*Required action*.
Which lines in the records below include the word "repas"? Report each of them in full.
[[ Exercise materials, beginning ]]
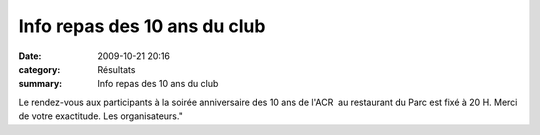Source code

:Info repas des 10 ans du club
=============================

:date: 2009-10-21 20:16
:category: Résultats
:summary: Info repas des 10 ans du club

Le rendez-vous aux participants à la soirée anniversaire des 10 ans de l'ACR  au restaurant du Parc est fixé à 20 H. Merci de votre exactitude. Les organisateurs."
[[ Exercise materials, end ]]
*Solution to the problem*.
:Info repas des 10 ans du club
:summary: Info repas des 10 ans du club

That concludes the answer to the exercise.